Она поднесла птицу к лицу и… подула на неё. Не просто выдохнула. Это было действие, полное сосредоточенности. Воздух от её дыхания казался видимым, мерцающим, как марево над раскалённым асфальтом. Он обволок деревянную фигурку.

И птица в её руках… пошевелилась.

Не ожила, нет. Она не взмахнула крыльями и не улетела. Но её кривой, смотрящий вбок клюв мягко, с тихим поскрипыванием, повернулся. Встал прямо. А одно, слишком короткое крыло, будто стянутое невидимой рукой, расправилось, вытянулось, сравнявшись с другим. Изломы и шероховатости на дереве сгладились, не исчезнув, а превратившись в часть замысла, будто птица действительно решила повернуть голову и расправить крыло после долгого сна.

Матрёна протянула её обратно Льву. Птица была тёплой, почти горячей. И теперь она смотрела прямо на него. И в её простой, деревянной форме было… достоинство. Не идеальная соколиная гордость, а своё, тихое достоинство существа, которое приняло свою форму.

Лев смотрел то на птицу, то на женщину.
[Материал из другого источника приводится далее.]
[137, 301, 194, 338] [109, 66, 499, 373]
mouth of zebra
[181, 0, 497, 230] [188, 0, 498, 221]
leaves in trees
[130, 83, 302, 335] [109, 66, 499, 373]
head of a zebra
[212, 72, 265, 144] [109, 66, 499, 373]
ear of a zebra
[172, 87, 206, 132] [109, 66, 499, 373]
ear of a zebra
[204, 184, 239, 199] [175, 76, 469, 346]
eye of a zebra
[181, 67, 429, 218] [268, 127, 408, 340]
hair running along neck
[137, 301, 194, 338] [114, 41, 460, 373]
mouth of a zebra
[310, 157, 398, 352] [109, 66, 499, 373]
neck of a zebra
В его голове царил полный хаос. Чудо. Настоящее, тихое, домашнее чудо. И этот человек, который творил его так же просто, как другие заваривают чай.

– Как… – начал он.

– Позже, – оборвала его Матрёна. Она села на край его кровати, заняв собой всё пространство комнаты. Её присутствие было таким же плотным и реальным, как стена. – Сперва про тебя. Руку покажи. Ту, что со следом.

Лев, заворожённый, автоматически протянул левую ладонь. Матрёна взяла её, не глядя, её пальцы нашли след замочной скважины мгновенно. Прикосновение было твёрдым, прохладным.

– Угу, – сказала она. – Проснулось. Явно. Через стену звал? Рисунок оживлял?

Лев кивнул, не в силах говорить.

– И задиру током шандарахнул? Эмоцией чистой, неотшлифованной?

– Это… это был не ток, – нашёлся наконец Лев.

– Для него – ток, – отмахнулась Матрёна. – Для тебя – щелчок по носу. Первый звоночек. Дар твой – он не колдовство, Лёва. Не заклинания, не палочки, не котлы с крокодильими хвостами. Это глубинное чувствование. Умение слышать «душу» вещей. Понимать, что камень – не просто булыжник, а память земли. Что дерево – не просто полено, а история леса. Что эта птица, – она кивнула на фигурку в его руках, – не просто неудачная поделка, а кусочек твоего тогдашнего «хочу», вмёрзший в липу.

Она говорила, и её слова падали, как ключи, отпирающие двери в нём самом.

– Но… я один такой? – спросил Лев.

Матрёна рассмеялась коротко, хрипло.

– Один? Детка, таких, как ты, на свете – как грибов после дождя. Только большинство так и живут, не понимая, что с ними. Чувствуют, что старый дом «добрый», а новый – «холодный». Что от одной вещи тоска, а от другой – радость. Списывают на интуицию, на впечатлительность. А самые сильные… те иногда сходят с ума. Или закрываются. Как твой отец.